08 de Fevereiro de 2010 - “Guerra ao Terror”
Depois do dia de “Fama”, começava o dia de “Guerra”. A batalha começava comigo acordando às 6:30 e iniciando a caminhada até o local de combate (ops. trabalho). Cheguei na trincheira e preparei armas para iniciar os trabalhos. O armamento era: caneta, folhas de oficio, planilhas, documentos, blocos de notas, pen drives e telefone. A batalha diária duraria 12h com alguns deslocamentos aqui e ali e pouco tempo pra descanso. (risos)
Começo esse post desta forma para sugerir o filme que dá titulo a esse post e que foi a atração de mais um dia da minha vida em filmes. Cheguei pro trabalho as 8h sabendo que na parte da tarde me deslocaria para loja e que o trabalho se estenderia por mais duas horas, ou seja por volta de 8:00p.m. estaria de volta ao lar. O dia seria longo!

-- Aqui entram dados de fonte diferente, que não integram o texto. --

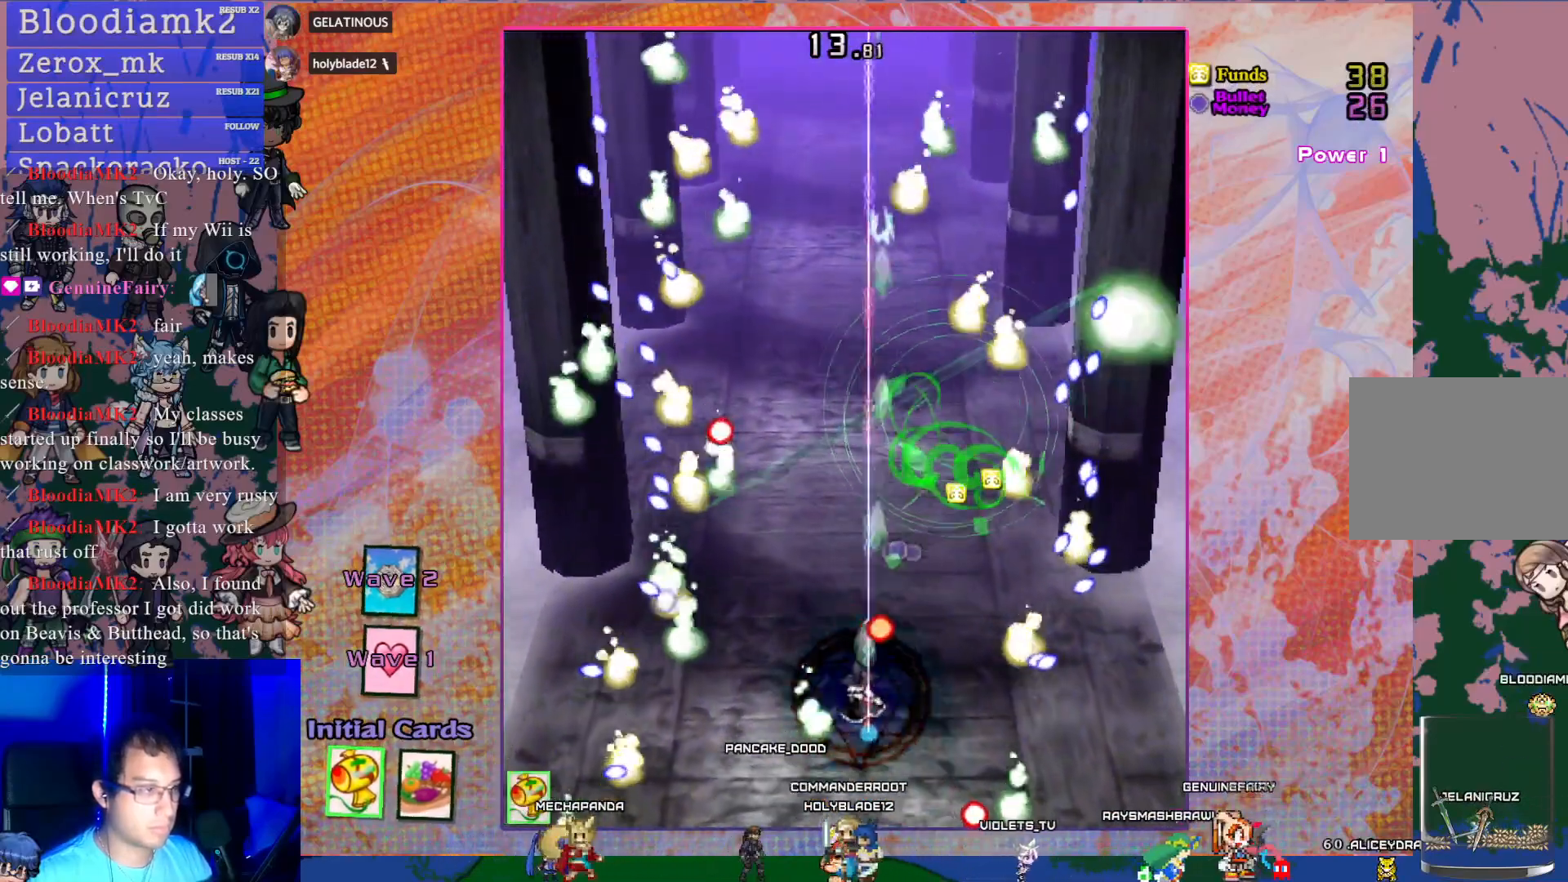
{"buttons": ["CROSS", "DPAD_RIGHT"], "left_stick": "center", "events": [[100, "DPAD_LEFT", "up"], [117, "DPAD_UP", "up"], [433, "DPAD_RIGHT", "down"]]}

A batalha deste dia não tinha inimigos, a não ser a preguiça e o cansaço comum da segunda-feira. O alívio, que me dava ânimo, era o filme que veria ao fim do dia, mesmo que eu tivesse que esperar mais de 12 horas para assisti-lo, ainda assim valia a pena. Com a manhã chegando ao fim, fui pro almoço acompanhado do meu já inseparável amigo de almoço, o livro “A menina que roubava livros”. Acompanhava as aventuras de Liesel enquanto saboreava a refeição feita com carinho pela minha mãe. A tarde chegou, arrumei minhas coisas e, às 15h, parti pra loja.
Cheguei na loja e fui pro laptop adiantar algumas planilhas da semana e preparar posts para os blogs que vocês já conhecem. Escrevendo os posts e assistindo algumas séries na tentativa de fazer o tempo passar mais rápido, deu 17:30 e minha hora de voltar ao escritório chegou. Fui pra lá na intenção de concluir os afazeres e ir pra casa às 19h, uma coisa levou a outra e fui pra casa por volta de 20h. A batalha de trabalho diário dava um tempo enquanto me preparava para a batalha da ficção que arrematou 9 indicações ao Oscar mas, que os ‘burros’ distribuidores brasileiros deixaram ir direto pra locadoras brazucas.
Botei “Guerra ao Terror” pra rodar e comecei a procurar os motivos de tantas indicações e premiações, e digo, não foram poucos. O excelente filme de Kathryn Bigelow começava com a seguinte mensagem:
“The rush of battle is often a potent and lethal addiction, for war is a drug. war is a drug.” Chris Hedges
“O calor da batalha é frequentemente um vício potente e letal, pois a guerra é uma droga.”
O filme acabou me deixando nessa dúvida, adorei “Avatar”, mas será que a academia vai repetir o que fizeram os votantes do Globo de Ouro. É esperar pra ver. Fico por aqui em mais um dia de “uma vida em filmes”. Até o próximo dia e a próxima sessão. Fui!!